WISE morphological study of Wolf-Rayet nebulae

TL;DR

This study uses optical and infrared imaging to classify the diverse morphologies of Wolf-Rayet nebulae, revealing their structures, dust emission characteristics, and a new obscured shell around WR35, highlighting complex nebular evolution.

Contribution

It provides a detailed morphological classification of WR nebulae using multi-wavelength data and identifies a new obscured shell around WR35, enhancing understanding of their structure and evolution.

Findings

WR nebulae are detected in WISE W4 band at 22 μm.

Morphologies classified into bubbles, clumpy/disrupted shells, and mixed types.

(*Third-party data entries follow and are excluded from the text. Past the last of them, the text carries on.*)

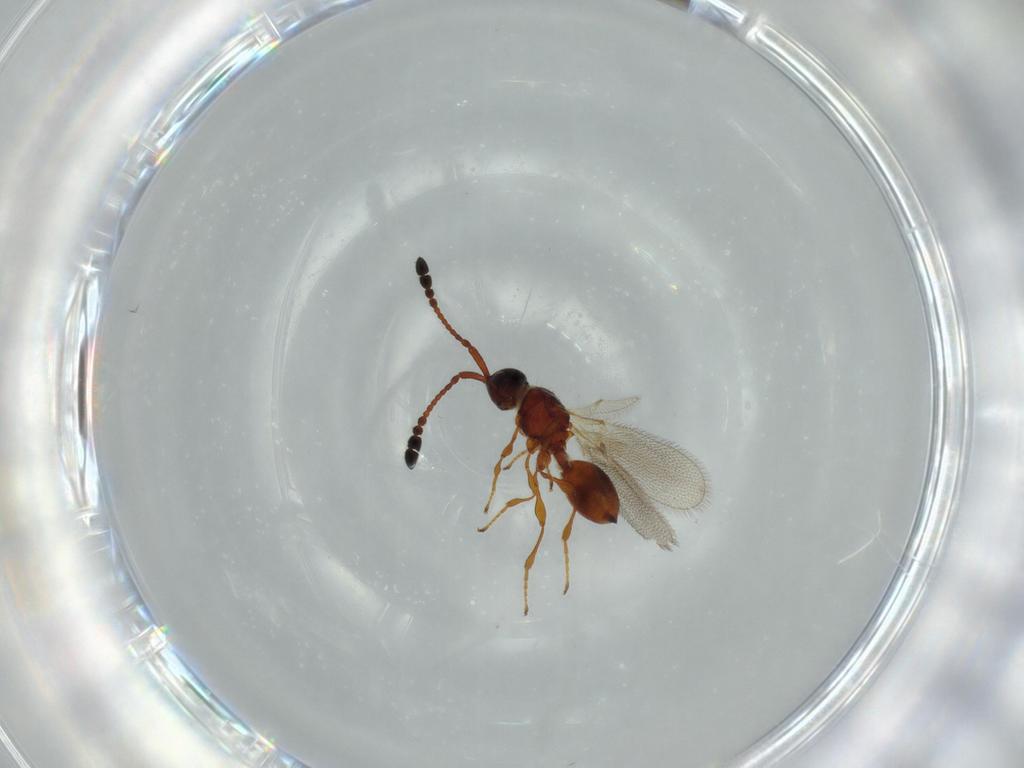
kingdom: Animalia
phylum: Arthropoda
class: Insecta
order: Hymenoptera
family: Diapriidae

Discovery of an infrared-only obscured shell around WR35.

Abstract

We present a morphological study of nebulae around Wolf-Rayet (WR) stars using archival narrow-band optical and Wide-field Infrared Survey Explorer (WISE) infrared images. The comparison among WISE images in different bands and optical images proves to be a very efficient procedure to identify the nebular emission from WR nebulae, and to disentangle it from that of the ISM material along the line of sight. In particular, WR nebulae are clearly detected in the WISE W4 band at 22 $\mu$m. Analysis of available mid-IR Spitzer spectra shows that the emission in this band is dominated by thermal emission from dust spatially coincident with the thin nebular shell or most likely with the leading edge of the nebula. The WR nebulae in our sample present different morphologies that we classified into well defined WR bubbles (bubble ${\cal B}$-type nebulae), clumpy and/or disrupted shells (clumpy/disrupted ${\cal C}$-type nebulae), and material mixed with the diffuse medium (mixed ${\cal M}$-type nebulae). The variety of morphologies presented by WR nebulae shows a loose correlation with the central star spectral type, implying that the nebular and stellar evolutions are not simple and may proceed according to different sequences and time-lapses. We report the discovery of an obscured shell around WR35 only detected in the infrared.